Astrid Riecken/Getty Images

The US Senate today passed a bill by Elizabeth Warren that will force federal regulators to fully disclose the terms of any settlement or deferred prosecution agreement that they reach in a major case.

Her concern is that regulators — in particular the ones responsible for monitoring Wall Street — often announce a tough settlement with an eye-popping dollar figure to grab good headlines, while quietly burying the news that the real penalty is significantly less impressive. Most people don’t know, for example, that these settlement fees are usually tax deductible, so a profitable company can slice a third of the price of the fine right off the top. Settlement agreements also at times “credit” companies being penalized for continuing to do things that they are already doing.

Warren’s proposed rule would force federal agencies to post settlement agreements on their websites, and require agency press releases and other written material to fully explain tax and credit issues. Senator James Lankford of Oklahoma joined Warren in sponsoring the bill, giving it enough bipartisan support to pass the Senate while Majority Leader Mitch McConnell tries to figure out what to do about averting a government shutdown next week.

There’s little indication the bill has a chance of passing the House. But there’s also little indication that the bill becoming law would make a huge practical difference.
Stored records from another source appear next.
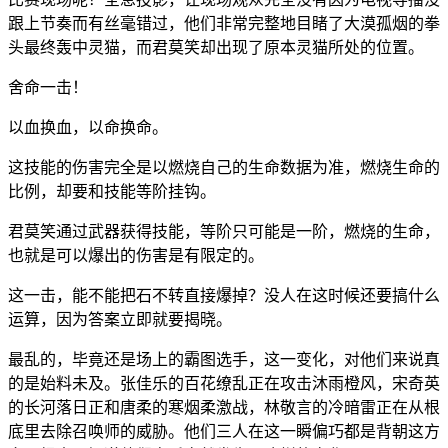
跟上节奏而有丝毫错过，他们非常完整地目睹了大漠孤烟的拳
头最终轰中灵猫，而君莫笑却出现了原本灵猫所处的位置。
舍命一击！
以血换血，以命换命。
这技能的伤害完全是以燃烧自己的生命数据为准，燃烧生命的
比例，却要和技能等阶挂钩。
君莫笑通过武器获得技能，等阶只可能是一阶，燃烧的生命，
也就是可以爆出的伤害是有限定的。
这一击，能不能把石不转直接爆掉？没人在这时候还要搞什么
运算，因为答案立即就要揭晓。
最乱的，毕竟还是场上的霸图选手，这一变化，对他们来说真
的是始料未及。张佳乐的百花缭乱正在攻击沐雨橙风，宋奇英
的长河落日正和唐柔的寒烟柔激战，林敬言的冷暗雷正在从根
底里去除召唤师的威胁。他们三人在这一瞬偏巧都是背朝这方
Rather, like many recent Warren initiatives she is trying to dramatize a point — the regulatory cops on the beat, she feels, are simply not aggressive enough in penalizing financial misconduct. The bill is a way of putting agency heads on notice that political hay will be made out of business-friendly settlement provisions — and she’s hoping that will tilt the incentives more in the direction of the tougher approach she prefers.